2. Claim No. 2116 filed by the defendant-claimant on November 5, 1986, as amended December 23, 1987, is allowed in the amount of $307,211.98.

NOTES

[1] On February 10, 1988, 82 B.R. 602, the Bankruptcy Court entered an order substituting Enron Oil Trading and Transportation Company ("Enron"), the purchaser of Falco's assets and liabilities, as the proper defendant in this adversary proceeding.

[2] A setoff typically occurs when a creditor (i) decides to exercise the right to setoff, (ii) takes some action to accomplish the setoff, and (iii) prepares some record, usually in the creditor's financial books, which evidences the setoff. In re Lee, 40 B.R. 123, 126 (Bkrptcy.E.D.Mich. 1984); In re Davis, 29 B.R. 652, 654 (Bkrptcy.W. D.N.Y.1983). The authority to assert setoff is derived from § 553 of the Bankruptcy Code. That section permits a creditor to offset a mutual debt owing to the debtor which arose prior to the commencement of the bankruptcy case.
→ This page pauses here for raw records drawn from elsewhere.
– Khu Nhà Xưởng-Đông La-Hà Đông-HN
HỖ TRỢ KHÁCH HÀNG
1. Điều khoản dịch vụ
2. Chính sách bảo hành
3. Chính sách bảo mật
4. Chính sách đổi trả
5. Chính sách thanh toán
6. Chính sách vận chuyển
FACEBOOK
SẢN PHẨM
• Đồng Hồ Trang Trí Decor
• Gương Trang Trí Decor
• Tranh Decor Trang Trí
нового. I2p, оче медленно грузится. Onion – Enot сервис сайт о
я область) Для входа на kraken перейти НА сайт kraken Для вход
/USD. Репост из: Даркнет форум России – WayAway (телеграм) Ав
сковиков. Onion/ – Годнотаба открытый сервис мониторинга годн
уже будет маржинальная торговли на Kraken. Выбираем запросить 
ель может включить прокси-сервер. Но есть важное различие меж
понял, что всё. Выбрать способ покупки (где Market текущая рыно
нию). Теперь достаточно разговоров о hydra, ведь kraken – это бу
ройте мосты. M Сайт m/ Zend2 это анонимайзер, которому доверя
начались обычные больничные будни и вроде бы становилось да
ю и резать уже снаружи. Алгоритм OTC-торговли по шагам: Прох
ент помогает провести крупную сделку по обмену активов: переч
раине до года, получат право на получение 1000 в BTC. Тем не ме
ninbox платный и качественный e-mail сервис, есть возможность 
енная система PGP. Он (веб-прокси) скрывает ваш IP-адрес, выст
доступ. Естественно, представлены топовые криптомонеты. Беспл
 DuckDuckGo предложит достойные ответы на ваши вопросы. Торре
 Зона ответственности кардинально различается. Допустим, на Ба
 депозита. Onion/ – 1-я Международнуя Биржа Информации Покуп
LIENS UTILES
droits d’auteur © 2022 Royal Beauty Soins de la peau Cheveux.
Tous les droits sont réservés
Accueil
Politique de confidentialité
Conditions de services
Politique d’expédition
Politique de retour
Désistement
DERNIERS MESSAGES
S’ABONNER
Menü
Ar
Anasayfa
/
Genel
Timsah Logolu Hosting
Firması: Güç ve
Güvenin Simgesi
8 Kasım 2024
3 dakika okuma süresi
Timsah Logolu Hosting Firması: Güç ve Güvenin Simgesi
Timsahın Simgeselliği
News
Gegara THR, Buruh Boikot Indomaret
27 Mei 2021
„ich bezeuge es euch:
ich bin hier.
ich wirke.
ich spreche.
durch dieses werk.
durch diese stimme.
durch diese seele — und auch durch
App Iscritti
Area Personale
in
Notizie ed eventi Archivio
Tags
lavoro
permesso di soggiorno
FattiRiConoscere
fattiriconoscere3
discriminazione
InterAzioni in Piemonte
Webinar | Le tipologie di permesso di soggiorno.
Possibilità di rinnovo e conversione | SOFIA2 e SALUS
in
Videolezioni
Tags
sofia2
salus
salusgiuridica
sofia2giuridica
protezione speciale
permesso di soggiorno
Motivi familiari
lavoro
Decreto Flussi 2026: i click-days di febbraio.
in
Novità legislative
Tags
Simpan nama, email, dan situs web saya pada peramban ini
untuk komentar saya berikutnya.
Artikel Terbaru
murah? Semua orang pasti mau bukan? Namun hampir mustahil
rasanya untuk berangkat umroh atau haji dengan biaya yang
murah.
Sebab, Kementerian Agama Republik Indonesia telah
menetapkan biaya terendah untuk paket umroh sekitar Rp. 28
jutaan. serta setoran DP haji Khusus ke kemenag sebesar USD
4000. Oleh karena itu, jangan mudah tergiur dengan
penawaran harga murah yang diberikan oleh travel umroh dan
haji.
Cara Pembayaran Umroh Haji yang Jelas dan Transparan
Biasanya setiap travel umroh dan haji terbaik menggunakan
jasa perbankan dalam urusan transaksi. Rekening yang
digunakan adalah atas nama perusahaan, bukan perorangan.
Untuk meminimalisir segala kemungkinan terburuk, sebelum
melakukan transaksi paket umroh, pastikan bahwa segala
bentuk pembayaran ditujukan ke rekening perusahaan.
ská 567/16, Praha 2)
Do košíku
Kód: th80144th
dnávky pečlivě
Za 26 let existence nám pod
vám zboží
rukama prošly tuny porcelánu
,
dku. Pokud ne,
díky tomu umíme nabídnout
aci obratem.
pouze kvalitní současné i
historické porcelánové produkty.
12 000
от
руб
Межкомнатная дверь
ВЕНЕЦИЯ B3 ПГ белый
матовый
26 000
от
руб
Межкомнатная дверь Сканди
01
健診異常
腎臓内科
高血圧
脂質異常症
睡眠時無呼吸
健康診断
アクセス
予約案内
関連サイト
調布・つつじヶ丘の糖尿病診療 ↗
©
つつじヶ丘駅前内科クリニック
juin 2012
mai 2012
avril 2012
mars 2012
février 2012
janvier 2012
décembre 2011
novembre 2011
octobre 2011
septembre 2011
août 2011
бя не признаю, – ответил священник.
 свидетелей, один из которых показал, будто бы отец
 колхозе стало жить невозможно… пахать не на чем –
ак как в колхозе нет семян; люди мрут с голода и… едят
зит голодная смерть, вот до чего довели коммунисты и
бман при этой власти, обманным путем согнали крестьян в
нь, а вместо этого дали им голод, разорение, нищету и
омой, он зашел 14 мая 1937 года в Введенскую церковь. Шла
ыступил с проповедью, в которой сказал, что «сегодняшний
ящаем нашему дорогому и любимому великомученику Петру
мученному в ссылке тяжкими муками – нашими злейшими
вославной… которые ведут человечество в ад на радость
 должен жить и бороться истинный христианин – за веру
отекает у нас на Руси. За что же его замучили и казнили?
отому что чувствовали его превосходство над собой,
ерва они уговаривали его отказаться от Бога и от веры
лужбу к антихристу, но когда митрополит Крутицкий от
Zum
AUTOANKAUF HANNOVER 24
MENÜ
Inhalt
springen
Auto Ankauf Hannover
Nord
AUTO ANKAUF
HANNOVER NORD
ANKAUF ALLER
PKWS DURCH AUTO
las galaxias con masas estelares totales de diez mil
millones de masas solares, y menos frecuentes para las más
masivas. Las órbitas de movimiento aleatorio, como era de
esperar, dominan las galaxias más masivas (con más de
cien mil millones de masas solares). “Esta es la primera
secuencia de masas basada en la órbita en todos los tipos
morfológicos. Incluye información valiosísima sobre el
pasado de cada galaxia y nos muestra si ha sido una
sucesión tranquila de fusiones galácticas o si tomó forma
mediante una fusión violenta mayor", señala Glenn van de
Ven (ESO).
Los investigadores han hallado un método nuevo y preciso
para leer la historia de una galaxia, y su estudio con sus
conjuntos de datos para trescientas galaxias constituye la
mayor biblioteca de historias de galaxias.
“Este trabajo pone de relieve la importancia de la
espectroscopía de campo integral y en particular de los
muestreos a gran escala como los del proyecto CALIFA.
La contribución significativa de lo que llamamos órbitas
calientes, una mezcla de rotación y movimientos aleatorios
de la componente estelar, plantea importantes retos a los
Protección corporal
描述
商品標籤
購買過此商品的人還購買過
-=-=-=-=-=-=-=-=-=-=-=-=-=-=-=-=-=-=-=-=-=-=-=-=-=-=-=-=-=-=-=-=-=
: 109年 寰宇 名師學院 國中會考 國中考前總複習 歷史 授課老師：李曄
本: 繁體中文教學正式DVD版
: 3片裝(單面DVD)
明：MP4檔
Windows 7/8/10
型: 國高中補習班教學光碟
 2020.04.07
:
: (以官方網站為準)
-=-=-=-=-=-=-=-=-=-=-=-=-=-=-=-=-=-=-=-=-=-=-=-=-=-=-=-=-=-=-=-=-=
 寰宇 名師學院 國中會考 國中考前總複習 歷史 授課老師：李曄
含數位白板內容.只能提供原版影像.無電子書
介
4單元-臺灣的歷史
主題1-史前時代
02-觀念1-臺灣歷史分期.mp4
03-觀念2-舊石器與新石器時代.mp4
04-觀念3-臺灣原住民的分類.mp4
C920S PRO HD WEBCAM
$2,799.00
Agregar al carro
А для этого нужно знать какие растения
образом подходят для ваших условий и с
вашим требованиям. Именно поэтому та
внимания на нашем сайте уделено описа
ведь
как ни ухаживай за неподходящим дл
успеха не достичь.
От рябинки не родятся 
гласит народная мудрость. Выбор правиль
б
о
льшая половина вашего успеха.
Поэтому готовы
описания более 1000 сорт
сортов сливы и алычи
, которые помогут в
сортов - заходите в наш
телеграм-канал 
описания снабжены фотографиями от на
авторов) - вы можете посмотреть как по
[3] On December 18, 1986, this Court entered an order confirming Charter's Fourth Amended Plan of Reorganization. Pursuant to § 524 of the Code and the terms of the Confirmation Order, a permanent injunction prohibiting setoffs without Court approval replaced the automatic stay provisions of § 362. The substitution of the permanent injunction for the automatic stay provisions has no effect in this proceeding. See e.g., In re Reynolds, 31 B.R. 296, 299 (Bkrptcy.E.D.N.C.1983).

[4] The filing of a petition in bankruptcy does not defeat a creditor's right of setoff. Instead, it merely stays its enforcement pending an orderly examination of the parties' rights. H.R.Rep. No. 95-595, 95th Cong., 1st Sess. 342 (1977); S.Rep. No. 95-989, 95th Cong., 2d Sess. 50-51 (1978), U.S.Code Cong. & Admin.News 1978, p. 5787.

[5] Under Texas law, prejudgment interest continues to accrue on liquidated amounts from the time the debt becomes due and payable until paid. Palmer v. Radio Corp. of America, 453 F.2d 1133, 1140 (5th Cir.1971). To determine the maximum legal rate of interest under Texas law, one must consult the interest rate index published by the Texas Consumer Credit Commission pursuant to § 5069-1.04 of the Texas Revised Civil Statutes Annotated (Vernon Pamp. Supp.1971 to 1985). See, Morgan v. Amarillo National Bank, 699 S.W.2d 930, 934 (Tex.App. 7 Dist.1985). The Index of Maximum Interest Rates introduced at trial, indicates that the maximum legal interest rate under Texas law fluctuated between 18.0% and 21.5% between May 21, 1984 and the present. For convenience sake, Charter has calculated its claim for interest using the 18% figure.